In summary, in primary prevention of CAD, the cardiovascular mortality benefits of statin therapy far exceed the diabetes hazard even when participants at high risk of developing diabetes are included. Therefore, statin therapy should be administered to the appropriate primary prevention subjects (as well as to secondary prevention subjects) when these drugs are properly prescribed for cardiovascular risk reduction as an adjunct to dietary discretion, increased exercise, hypertension control, and smoking cessation. Additional research is needed into the yet unknown mechanism by which statin therapy increases diabetes risk in certain individuals and not in others.

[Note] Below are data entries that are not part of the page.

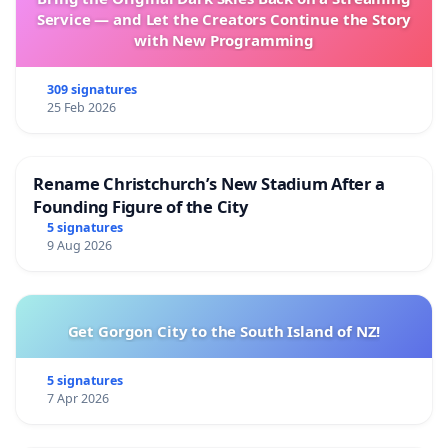
Service — and Let the Creators Continue the Story
with New Programming
309 signatures
25 Feb 2026
Rename Christchurch’s New Stadium After a
Founding Figure of the City
5 signatures
9 Aug 2026
Get Gorgon City to the South Island of NZ!
5 signatures
7 Apr 2026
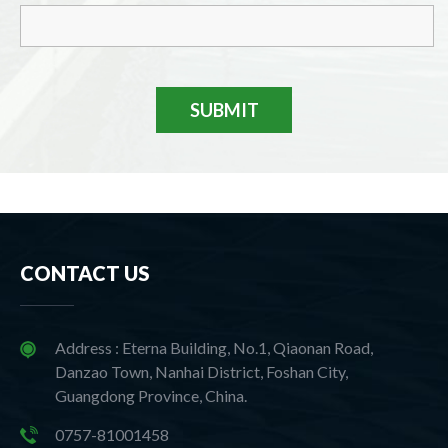
SUBMIT
CONTACT US
Address : Eterna Building, No.1, Qiaonan Road,
Danzao Town, Nanhai District, Foshan City,
Guangdong Province, China.
0757-81001458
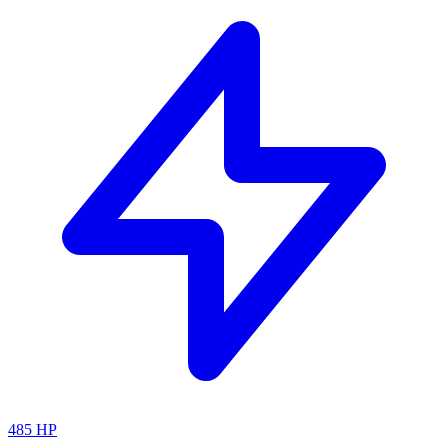
485
HP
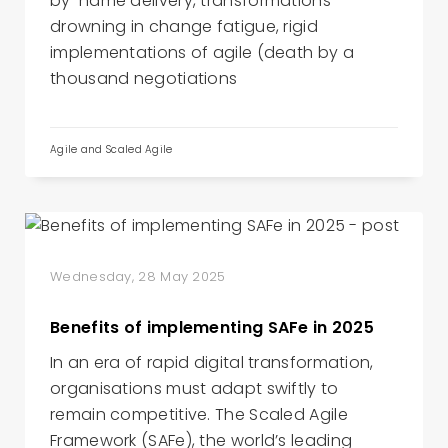
by-name delivery, transformations
drowning in change fatigue, rigid
implementations of agile (death by a
thousand negotiations
Agile and Scaled Agile
Wednesday, 28 May 2025
Benefits of implementing SAFe in 2025
In an era of rapid digital transformation,
organisations must adapt swiftly to
remain competitive. The Scaled Agile
Framework (SAFe), the world’s leading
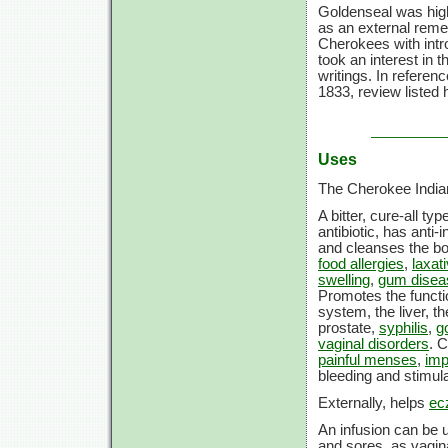
Goldenseal was high
as an external remed
Cherokees with intro
took an interest in 
writings. In referen
1833, review listed
Uses
The Cherokee Indian
A bitter, cure-all t
antibiotic, has anti
and cleanses the b
food allergies
,
laxat
swelling
,
gum disea
Promotes the functio
system, the liver, t
prostate,
syphilis
,
g
vaginal disorders
. 
painful menses
,
imp
bleeding and stimul
Externally, helps
ec
An infusion can be u
and sores, as vagina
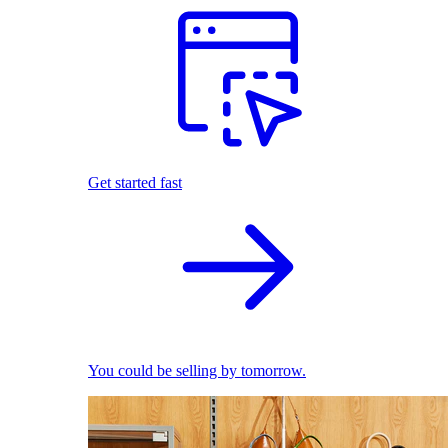
Get started fast
You could be selling by tomorrow.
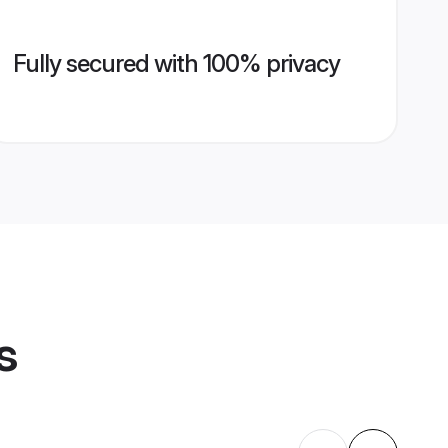
Fully secured with 100% privacy
s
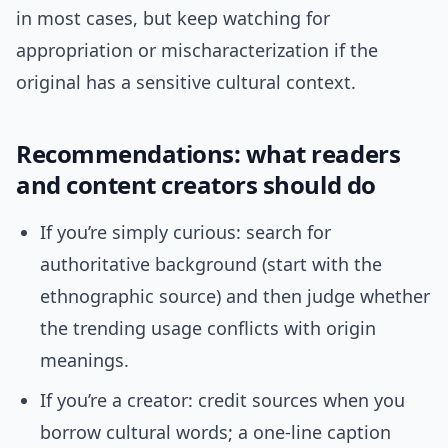
in most cases, but keep watching for
appropriation or mischaracterization if the
original has a sensitive cultural context.
Recommendations: what readers
and content creators should do
If you’re simply curious: search for
authoritative background (start with the
ethnographic source) and then judge whether
the trending usage conflicts with origin
meanings.
If you’re a creator: credit sources when you
borrow cultural words; a one-line caption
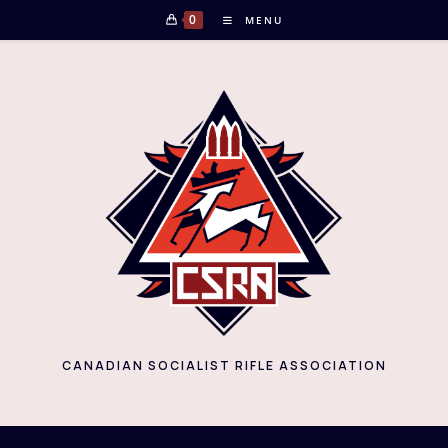
Skip
0
MENU
to
content
CANADIAN SOCIALIST RIFLE ASSOCIATION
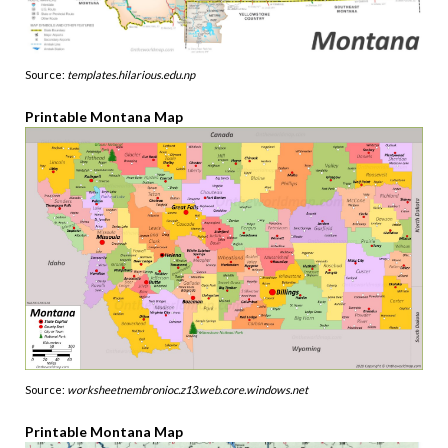
Source:
templates.hilarious.edu.np
Printable Montana Map
Source:
worksheetnembronioc.z13.web.core.windows.net
Printable Montana Map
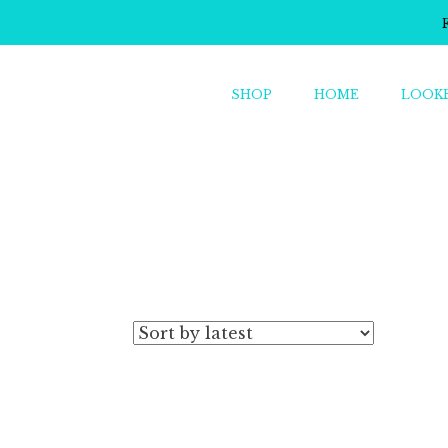
SHOP
HOME
LOOK
o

1. Ridker PM, et al. Rosuvastatin to prevent vascular events in men and women with elevated C-reactive protein. N Engl J Med 2008;359:2195-2207.
2. Rajpathak SN, et al. Statin therapy and risk of developing type 2 diabetes: A meta-analysis. Diabetes Care 2009;32:1924-1929.
3. Sattar N, et al. Statins and risk of incident diabetes: A collaborative meta-analysis of randomized statin trials. Lancet 2010;375:735-742.
4. Preiss D, et al. Risk of incident diabetes with intensive-dose compared with moderate-dose statin therapy. JAMA 2011;305:2556-2564.
5. FDA Drug Safety Communication: Important safety label changes to cholesterol-lowering statin drugs. Available at: http://www.fda.gov/Drugs/DrugSafety/ucm293101.htm. Accessed November 9, 2012.
6. Ridker PM, et al. Cardiovascular benefits and diabetes risks of statin therapy in primary prevention: An analysis from the JUPITER trial. Lancet 2012;380:565-571.In the JUPITER primary prevention trial, the cardiovascular and mortality benefits of statin therapy exceeded the diabetes hazard, including patients at high risk of developing diabetes.